• [Written exercise]: From the excerpt below on attacks at places of worship, list every attack it describes, giving its month and year and the place where it happened.

• [Extract to read]:
++++
But there is in reality no “safely here on the other side of the world,” because we too are capable of slaughtering innocent people at prayer in a place they thought of as safe.  Here is a handful of examples I’ve culled from various news stories and blogs - all (except perhaps one) acts of violence for no reason other than racial hatred - the sickening belief of too many that any race but their own is sub-human and worthy of nothing but death:
• In April 2014, a gunman opened fire at a Jewish community center and a Jewish assisted living facility in a Kansas City suburb, killing three, including a 14-year-old boy.  

• In August 2012, an attacker entered a kitchen at the Sikh Temple of Wisconsin in suburban Milwaukee before Sunday services and began shooting. He killed three people inside the house of worship and three people outside. 


• In July 2008, a man walked into a children's musical performance at Tennessee Valley Unitarian Universalist Church, pulled out a shotgun and began shooting. Two people died and seven were wounded. The attacker stated that the church's "liberal teachings" had compelled him to kill.  This one is the only one where race doesn’t appear to be an overt factor - but, a children’s musical?
++++
• [Data segment]:
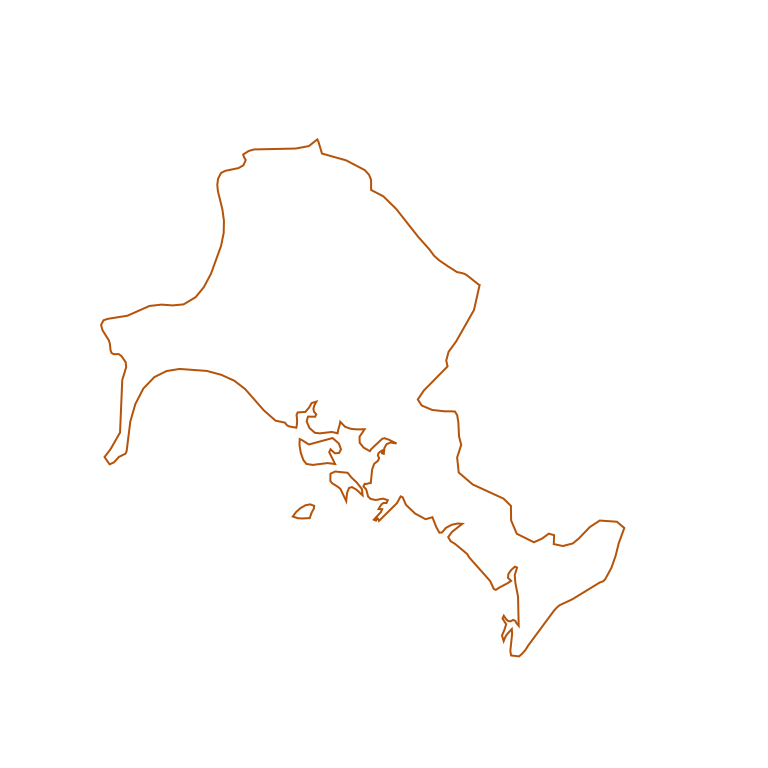 Chiriquí, Natural Earth projection, rotated 24°
{"feature_id": "PAN-1332", "entity_name": "Chiriquí", "entity_type": "Province", "adm_level": 1, "iso_a3": "PAN", "parent_name": "Panama", "parent_adm1": "", "projection": "natural_earth1", "projection_center": [-82.256, 8.459], "detail": "fine", "context": "isolated", "style": "outline", "palette": "amber", "viewbox_px": 768, "rotation_deg": 24, "n_neighbors": 0, "source": "natural_earth", "source_scale": "10m", "svg_char_len": 3960}
<svg xmlns="http://www.w3.org/2000/svg" viewBox="0 0 768 768"><g transform="rotate(24 384 384)"><path d="M125.0,466.7L122.6,466.5L120.6,464.6L117.1,458.6L115.1,456.2L104.9,449.3L101.5,445.1L101.9,439.8L105.2,436.8L121.8,426.0L138.0,408.1L148.6,401.9L158.9,398.2L168.5,392.8L176.6,381.3L180.0,368.8L181.1,353.8L179.0,324.1L176.1,311.2L171.5,300.2L165.4,290.3L153.9,275.5L150.7,269.9L148.9,263.9L149.3,257.5L152.3,253.8L163.2,246.0L166.6,241.4L166.6,235.6L163.7,233.6L162.0,231.6L165.6,226.2L169.8,222.6L207.6,204.8L218.6,197.2L223.6,187.7L225.6,189.4L233.6,198.7L258.4,195.1L279.4,196.4L285.3,199.0L289.2,202.8L293.3,212.0L307.0,212.8L323.9,219.1L354.3,235.1L355.0,235.5L370.8,242.6L377.4,246.4L384.1,248.6L395.3,250.6L405.4,252.1L407.3,251.5L412.5,250.6L415.4,250.9L430.5,254.8L431.1,254.7L436.1,279.8L432.6,315.7L429.9,328.3L431.3,337.2L434.9,342.1L423.0,373.9L421.2,384.4L427.2,388.3L438.6,388.1L450.5,384.3L456.6,381.6L460.1,380.3L463.6,382.8L467.7,389.1L473.8,401.3L479.3,408.2L480.7,421.4L488.3,434.5L505.9,439.7L539.8,440.1L549.5,443.7L555.6,456.9L566.2,466.8L585.3,467.6L591.3,460.9L595.4,453.7L600.9,452.9L604.2,461.2L613.2,459.3L621.4,452.8L624.9,445.7L630.1,431.2L636.6,421.0L652.8,415.1L662.1,417.8L663.2,433.8L665.5,447.0L666.5,459.5L665.5,472.4L664.7,474.5L664.1,475.5L661.9,477.5L643.5,504.2L634.5,514.5L633.0,517.5L631.5,521.8L622.1,564.3L621.4,569.5L619.8,574.4L618.2,577.9L610.8,580.2L610.5,580.3L607.9,576.3L602.7,560.2L600.4,555.9L598.2,562.5L597.7,566.0L597.9,570.2L594.1,565.8L594.0,559.7L593.3,553.7L587.7,550.1L587.7,547.0L590.8,549.0L593.7,550.0L596.1,549.4L597.9,547.0L600.4,547.0L601.7,548.2L602.5,548.7L605.4,550.1L592.9,523.7L584.8,512.1L581.2,505.5L580.2,497.6L577.9,497.6L575.8,502.3L574.9,507.0L576.1,510.6L580.2,512.1L577.9,515.8L572.4,522.7L569.9,526.6L567.7,526.6L561.1,520.8L532.4,507.8L529.2,505.5L514.0,501.2L508.8,500.5L504.9,497.7L506.3,491.4L512.4,479.9L508.0,481.5L503.1,485.1L499.1,490.2L497.4,496.0L495.1,497.3L490.1,493.6L482.4,486.0L477.0,490.6L465.1,489.7L453.1,485.4L447.2,479.9L444.9,479.9L444.3,487.6L435.1,511.1L434.3,510.3L432.7,509.4L432.2,509.2L432.2,512.1L429.9,512.1L433.3,502.2L433.2,499.1L429.9,500.5L430.3,497.0L430.9,494.4L432.1,492.7L434.7,491.8L434.7,488.6L429.8,489.1L423.5,493.4L418.4,494.4L415.2,493.2L410.6,487.5L406.9,486.0L406.9,483.1L408.8,482.4L410.5,480.8L412.2,479.9L407.9,466.8L407.5,460.8L409.7,456.7L409.7,453.7L407.5,451.8L407.1,449.7L408.0,447.4L409.7,445.1L410.1,446.2L410.0,447.3L410.4,448.1L412.2,447.9L410.4,442.3L410.8,437.9L413.8,434.8L419.7,433.2L411.1,432.9L406.6,433.3L404.7,434.7L398.8,448.7L398.4,451.1L391.3,450.4L385.7,447.6L383.1,442.1L384.7,433.2L378.6,436.1L372.2,438.4L365.8,438.9L359.4,436.3L360.1,439.1L360.9,445.2L361.7,447.9L355.9,449.0L345.4,455.2L340.7,456.7L333.8,454.5L328.6,449.7L327.8,444.7L334.4,441.9L334.4,439.2L331.3,437.8L329.6,435.3L329.1,431.9L329.4,427.6L325.7,430.8L325.1,436.1L323.5,441.5L316.7,445.1L316.7,447.9L318.2,450.3L319.7,453.2L320.9,456.4L321.7,459.6L314.8,461.3L312.2,461.2L309.2,459.6L299.8,461.6L284.8,456.9L259.2,445.1L245.9,441.9L231.4,441.8L216.9,444.1L191.1,453.4L180.0,460.7L171.4,471.1L166.0,486.0L165.0,503.5L167.5,521.4L176.2,550.1L176.2,552.8L171.5,558.4L169.2,565.4L166.0,569.0L158.4,564.4L160.7,554.7L162.6,535.7L143.3,486.9L141.6,473.4L139.1,469.1L132.7,465.2L129.4,464.6L125.0,466.7ZM361.7,468.6L371.9,477.0L364.6,479.2L351.8,486.9L345.7,488.6L341.3,486.3L336.1,480.9L331.7,474.3L329.4,468.6L331.7,468.6L340.0,469.8L359.0,454.3L366.9,456.7L371.3,461.2L371.0,465.3L367.4,467.3L361.7,465.4L361.7,468.6ZM409.7,494.4L401.9,491.8L396.7,491.2L394.4,493.1L394.4,497.0L394.7,499.0L397.1,506.3L386.9,497.6L384.2,496.8L376.8,495.7L374.4,494.4L371.6,487.7L375.0,483.8L386.9,479.9L392.2,482.6L399.7,485.3L406.6,489.0L409.7,494.4ZM354.6,542.2L355.7,537.0L358.1,531.5L361.6,526.7L365.5,524.0L369.8,523.7L370.6,526.4L370.2,531.1L370.7,536.7L364.0,540.1L360.0,541.6L354.6,542.2Z" fill="none" stroke="#b45309" stroke-width="2"/></g></svg>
++++
• [Correct answer]:
- April 2014: a Jewish community center and a Jewish assisted living facility in a Kansas City suburb
- August 2012: the Sikh Temple of Wisconsin in suburban Milwaukee
- July 2008: Tennessee Valley Unitarian Universalist Church